*Texte à lire:*
++++++++

Michel Couartou | le 24/09/2018 | publié sur le site du Moniteur : https://www.lemoniteur.fr/article/a-marseille-la-societe-civile-propose-un-projet-alternatif-au-ppp-ecoles.1993604
Architectes, économistes, artisans… réclament un rendez-vous au maire pour lui demander d’abandonner la procédure de PPP pour la rénovation de 32 écoles « Pailleron ». Ils proposent un contre-projet étayé qui permettrait, selon eux, d’économiser plus de 300 millions d’euros et de soutenir le tissu local d’artisans.
Le collectif « Marseille contre les PPP », qui rassemble le syndicat des architectes des Bouches-du-Rhône (SA 13), l’Unsa, la MAV Paca, le Cinov, la Capeb 13, le syndicat national du second œuvre (SNSO), de nombreux syndicats d’enseignants (FSU, Sud Education, SNU, etc.), de parents d’élèves, et des citoyens, vient de présenter un projet alternatif au partenariat public-privé (PPP) que la Ville de Marseille a lancé pour la rénovation de ses 32 écoles dites « Pailleron » et la construction de six nouvelles écoles.

++++++++

*Extraits du jeu de données:*
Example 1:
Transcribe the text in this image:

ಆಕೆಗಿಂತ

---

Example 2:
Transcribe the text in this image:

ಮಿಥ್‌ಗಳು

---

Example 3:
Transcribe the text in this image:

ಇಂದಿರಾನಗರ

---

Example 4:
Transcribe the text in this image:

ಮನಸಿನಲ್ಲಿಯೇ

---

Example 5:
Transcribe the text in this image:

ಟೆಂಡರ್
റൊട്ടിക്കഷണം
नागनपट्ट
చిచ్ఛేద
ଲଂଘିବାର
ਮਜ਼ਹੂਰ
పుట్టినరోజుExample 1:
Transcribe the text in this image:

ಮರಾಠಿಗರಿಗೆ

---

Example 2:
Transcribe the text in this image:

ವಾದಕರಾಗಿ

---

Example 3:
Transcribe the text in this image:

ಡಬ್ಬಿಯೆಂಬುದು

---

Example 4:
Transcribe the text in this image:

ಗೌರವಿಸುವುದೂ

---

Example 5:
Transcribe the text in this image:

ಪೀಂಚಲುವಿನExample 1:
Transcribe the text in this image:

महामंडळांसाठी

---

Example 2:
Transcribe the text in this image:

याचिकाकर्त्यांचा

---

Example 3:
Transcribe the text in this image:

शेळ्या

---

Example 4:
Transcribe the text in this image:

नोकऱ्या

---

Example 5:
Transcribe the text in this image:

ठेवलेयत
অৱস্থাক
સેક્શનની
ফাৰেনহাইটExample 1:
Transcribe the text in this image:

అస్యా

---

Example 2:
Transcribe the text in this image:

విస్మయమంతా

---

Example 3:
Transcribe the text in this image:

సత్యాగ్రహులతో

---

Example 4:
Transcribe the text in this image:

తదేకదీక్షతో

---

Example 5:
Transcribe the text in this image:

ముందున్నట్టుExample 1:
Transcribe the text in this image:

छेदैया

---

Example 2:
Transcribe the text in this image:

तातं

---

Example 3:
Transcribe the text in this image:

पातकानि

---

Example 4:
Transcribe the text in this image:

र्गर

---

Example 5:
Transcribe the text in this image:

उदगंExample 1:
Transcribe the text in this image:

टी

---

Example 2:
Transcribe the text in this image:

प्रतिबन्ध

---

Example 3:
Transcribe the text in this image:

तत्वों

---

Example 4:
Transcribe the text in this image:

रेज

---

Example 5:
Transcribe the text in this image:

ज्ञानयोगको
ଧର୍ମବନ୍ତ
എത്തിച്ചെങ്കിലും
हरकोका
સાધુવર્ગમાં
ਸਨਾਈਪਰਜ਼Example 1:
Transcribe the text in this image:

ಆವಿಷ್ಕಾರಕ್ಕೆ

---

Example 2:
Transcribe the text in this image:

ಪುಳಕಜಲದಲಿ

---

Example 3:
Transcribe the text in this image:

++++++++

*Consigne:*
Réécrivez le passage du texte sur le PPP des écoles marseillaises qui va de « Michel Couartou | » jusqu'à « tissu local d’artisans. » inclus, en changeant « maire » en « préfet ».

*Réponse attendue:*
Michel Couartou | le 24/09/2018 | publié sur le site du Moniteur : https://www.lemoniteur.fr/article/a-marseille-la-societe-civile-propose-un-projet-alternatif-au-ppp-ecoles.1993604
Architectes, économistes, artisans… réclament un rendez-vous au préfet pour lui demander d’abandonner la procédure de PPP pour la rénovation de 32 écoles « Pailleron ». Ils proposent un contre-projet étayé qui permettrait, selon eux, d’économiser plus de 300 millions d’euros et de soutenir le tissu local d’artisans.